Attilio Zanchi

interviste

Attilio Zanchi Il Jazz visto dall'alto

24/11/2013 di Vittorio Formenti

#Attilio Zanchi

Attilio Zanchi è un bassista che da tempo è entrato nel gotha nazionale e non solo del genere; il suo curriculum in termini di studi, collaborazioni, lavori solisti ed insegnamento (è docente di Jazz al conservatorio di Milano) lo rendono un protagonista attivo, partecipe a tutte le evoluzioni che questa musica ha avuto negli ultimi 30 anni. L’interesse ad avere un colloquio con lui sullo “Stato dell’Unione” era quindi molto alto. Dato che Attilio oltre che musicista eccellente è anche persona squisita ci ha confermato la sua disponibilità per un incontro sul tema; la conversazione è stata organizzata nella tranquillità della sua casa di Milano e di seguito ne riportiamo i contenuti, principalmente orientati ad un esame in generale del jazz, che riteniamo possano essere molto utili sia agli appassionati ma anche stimolanti per chi intende avvicinare per la prima volta questa splendida arte.

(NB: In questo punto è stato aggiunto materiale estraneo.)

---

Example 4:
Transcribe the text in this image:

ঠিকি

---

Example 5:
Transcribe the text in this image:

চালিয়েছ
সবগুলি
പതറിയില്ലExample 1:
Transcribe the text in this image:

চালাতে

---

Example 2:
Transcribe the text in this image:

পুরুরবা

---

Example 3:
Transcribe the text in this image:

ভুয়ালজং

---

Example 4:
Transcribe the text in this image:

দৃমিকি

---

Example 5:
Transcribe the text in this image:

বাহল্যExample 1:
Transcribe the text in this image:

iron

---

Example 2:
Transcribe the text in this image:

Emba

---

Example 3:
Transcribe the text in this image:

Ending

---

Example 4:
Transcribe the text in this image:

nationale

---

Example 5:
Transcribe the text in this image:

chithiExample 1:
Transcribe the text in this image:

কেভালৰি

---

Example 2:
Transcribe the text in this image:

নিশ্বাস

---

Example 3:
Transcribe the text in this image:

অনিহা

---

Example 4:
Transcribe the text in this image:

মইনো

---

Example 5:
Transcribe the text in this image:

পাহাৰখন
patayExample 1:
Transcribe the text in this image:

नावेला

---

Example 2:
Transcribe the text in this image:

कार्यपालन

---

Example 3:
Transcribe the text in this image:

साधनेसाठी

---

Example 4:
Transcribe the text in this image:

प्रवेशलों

Intervista a Attilio Zanchi  (foto di: Roberto Cifarelli)

  

Mescalina : il primo quesito, che abbiamo già posto anche ad alcuni tuoi colleghi, riguarda il peso specifico che molte storiografie del jazz riconoscono ai primi 50 anni di vita, diciamo dal 1920 al 1970, rispetto a quelli successivi che, pur interessando le fasi più recenti, sovente non si vedono dedicato più di un quarto del testo. Perché? Il jazz è morto e quindi se ne parla solo al passato?

 

Attilio: il jazz non è assolutamente morto. Fin dalla sua nascita è stata una musica generata da mescolanze di culture e razze varie, il che gli ha conferito una vitalità quasi tentacolare, in grado di abbeverarsi a  fonti sempre nuove e diverse; per questo io ritengo che non solo non sia scomparsa ma che non morirà mai.

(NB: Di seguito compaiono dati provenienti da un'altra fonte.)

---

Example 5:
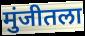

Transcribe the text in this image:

मुंजीतला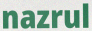
nazrul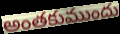
అంతకుముందు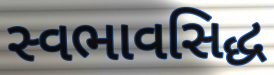
સ્વભાવસિદ્ધ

È vero che in certi periodi del jazz classico gli stili avevano connotati più definiti, basti pensare allo swing o al bebop o al cool; nei tempi più moderni questa categorizzazione è sfumata per via delle influenze assorbite da altri generi venuti parallelamente alla ribalta come il rock, la musica etnica, la musica contemporanea.

Questa tendenza è a mio avviso un vantaggio, soprattutto per i contatti con la componente etnica che permettono a molti popoli di esprimere questa musica virata secondo le proprie culture e le proprie tradizioni, con un arricchimento ed un aggiornamento importante.

 

Quello che tu sottolinei è una conseguenza del fatto che spesso chi  scrive  ha una visione sostanzialmente storica del fenomeno; in generale è difficile  esaminare criticamente i fatti nel momento in cui succedono, questi appartengono più alla cronaca che alla storia.

C’è anche da tener presente che il periodo fino agli anni ’60 è ormai stato analizzato e documentato in abbondanza per cui è più semplice partire da quelle basi piuttosto che tentare di  formare un giudizio su qualcosa che sta ancora accadendo.

 

Mescalina :il principio è chiarissimo tuttavia la dilatazione temporale del periodo transitorio, diciamo della cronaca, in questo caso appare superiore rispetto ad altri generi. Per esempio nel rock non si aspetta certo che passino 50 anni prima di  consolidare un fenomeno. Molti sostengono che un motivo di ciò sia legato ad una sorta di  interruzione creativa che il jazz avrebbe avuto negli anni ’80, principalmente vissuti come anni di rifacimento o di revival. Questo avrebbe interrotto l’attenzione della critica e causato questa discontinuità. Cosa ne pensi?

 

Attilio: (lunga pausa) faccio fatica ad inquadrare questo fatto nel decennio che dici; certamente ci fu un periodo diciamo di “restaurazione”, in cui gli artisti si dedicavano più a richiamare vecchi generi che a creare nuove tendenze, questo sì.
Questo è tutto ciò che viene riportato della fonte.